Finding an unbiased estimator of $e^{-2\lambda}$ for Poisson distribution

Solution 1:

I'm going to assume that $X_1, \dots, X_n$ are independent.

I remember seeing this question (or a very similar one) on my Master's qualifying exam, and being rather angry that I couldn't figure out this seemingly simple question out.

Let $\mathbf{I}$ be the indicator function with $\mathbf{I}(A) = 1$ if the statement $A$ is true, and $0$ otherwise. Since $X_1, X_2$ are independent, it follows that $Y = X_1 + X_2 \sim \text{Poisson}(2\lambda)$.

Hence, the PMF of $Y$ is $$f_{Y}(y) = \dfrac{e^{-2\lambda}(2\lambda)^{y}}{y!}$$ for $y = 0, 1, \dots$.

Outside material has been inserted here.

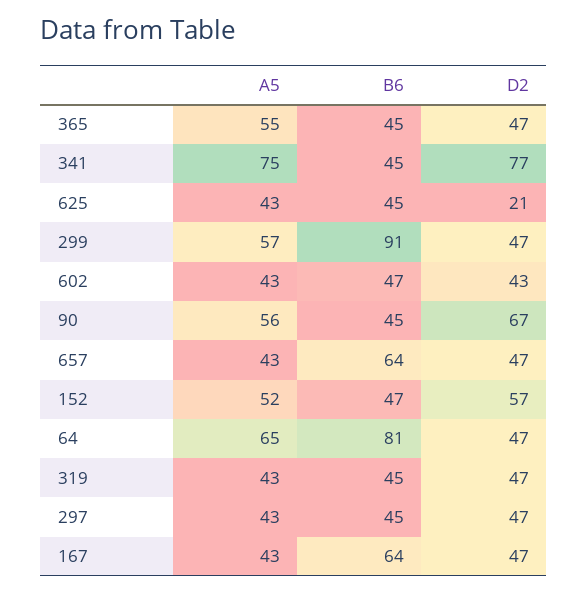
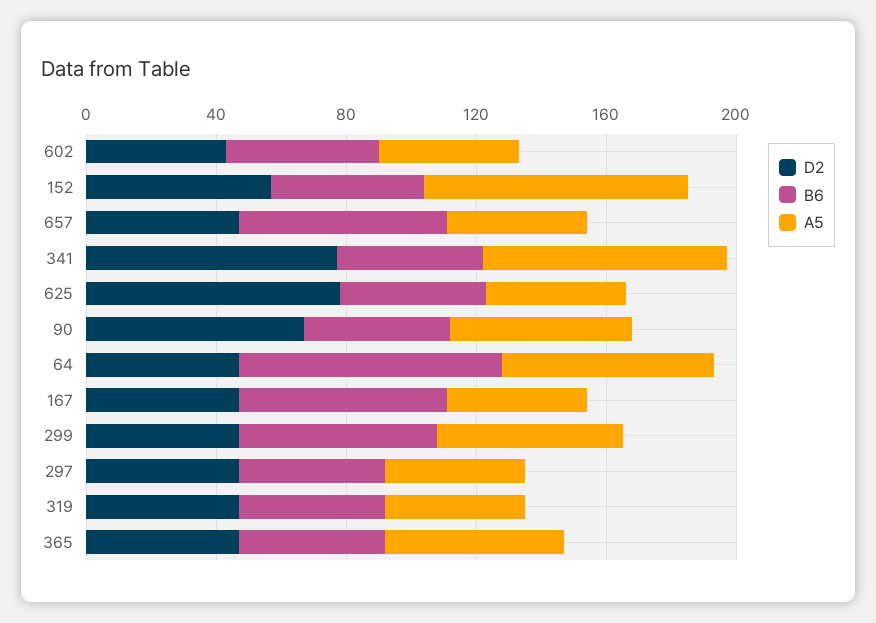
D2, 625: 21 -> 80
B6, 299: 91 -> 60
A5, 152: 52 -> 80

Observe that $f_{Y}(0) = e^{-2\lambda}$.

Recall that the expected value of the indicator function based on an event is the probability of the event. Hence, $$\mathbf{I}(Y = 0) = \mathbf{I}(X_1 + X_2 = 0)$$ is an unbiased estimator of $e^{-2\lambda}$.

Solution 2:

If $X_i$ and $X_j$ are independent and $i\neq j$ then:$$\mathsf E\mathbf1_{X_i=0}\mathbf1_{X_j=0}=\mathsf E\mathbf1_{X_i=0}\mathsf E\mathbf1_{X_j=0}=e^{-\lambda}e^{-\lambda}=e^{-2\lambda}$$

So a nice unbiased estimator of $e^{-2\lambda}$ is: $$\hat\rho=\binom{n}2^{-1}\sum_{1\leq i<j\leq n}\mathbf1_{X_i=0}\mathbf1_{X_j=0}$$

Nice exercise: find the variance of $\hat\rho$.